Remember that the purpose of the HCP is to create a habitat that supports endangered species (steelhead and salmon).  I have not seen any science stating that 50 cfs is all that is needed in the winter.  Similarly, I have not seen the science that says warm, low flows downstream of the Wild & Scenic section is viable habitat during the summer.

Another point of concern is the lack of any high flow targets.  While everyone understands that fish need minimum water levels, high water levels are also problematic.  When the reservoir is allowed to fill too quickly significant amounts of water must be released to ensure dam integrity.  High flow releases create a condition called nitrogen gas bubble disease, a far too frequent problem on the Crooked.

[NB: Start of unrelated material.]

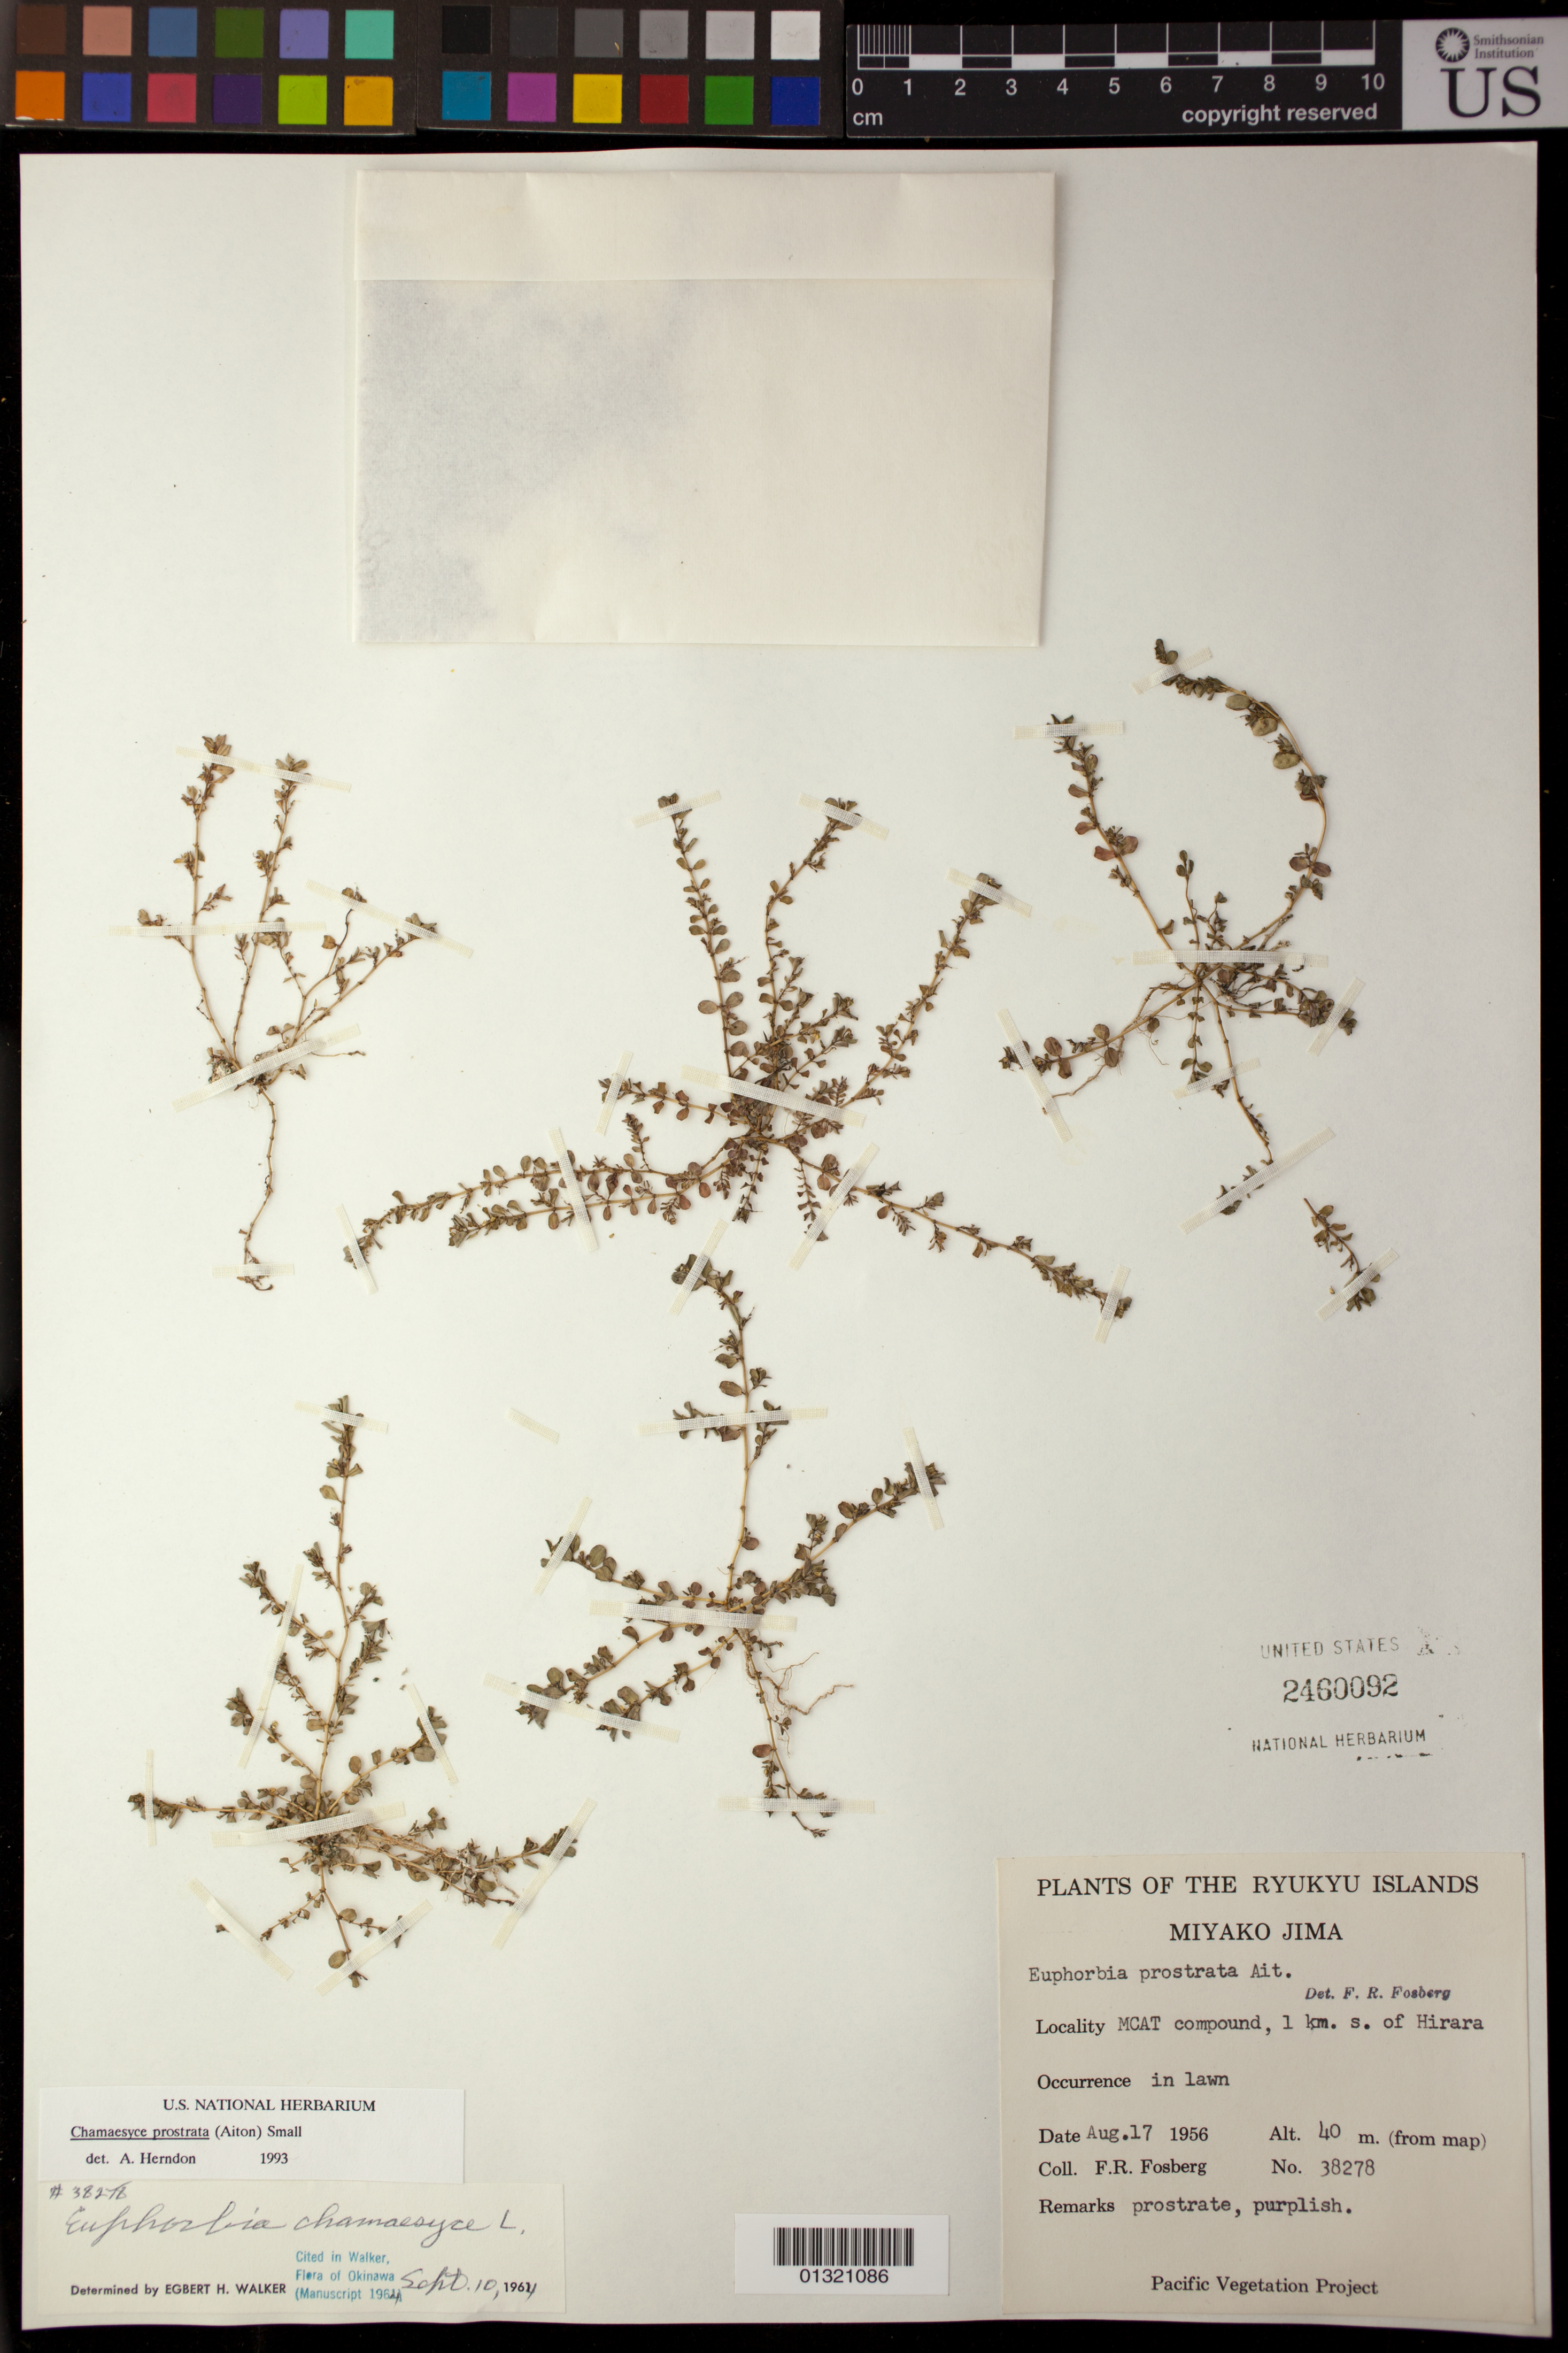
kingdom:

Nitrogen gas bubble disease occurs in water supersaturated with nitrogen or oxygen. On the Crooked this comes from the turbulence created by high flows over the dam spillway. Fish breathe the supersaturated water and are unable to metabolize the excess gas, forming bubbles on their skin.  In severe cases damage to organs, the brain, and death may occur.

Another important omission from the HCP is a discussion of water quality.  Improved flows are only one part of better habitat.  Agricultural runoff into the Crooked River is a significant source of pollutants both in the Crooked and downstream in Lake Billy Chinook.  These pollutants impact endangered species like steelhead and salmon returning to the Crooked as well as endangered bull trout in Lake Billy Chinook.  Runoff comes from OID patrons, farms along the river, as well as from Central Oregon Irrigation District runoff.  There is significant overwatering and runoff from COID patrons near Powell Butte and around Ranch at the Canyons.  The complete lack of any mention of improved water quality is a significant omission from the proposed HCP.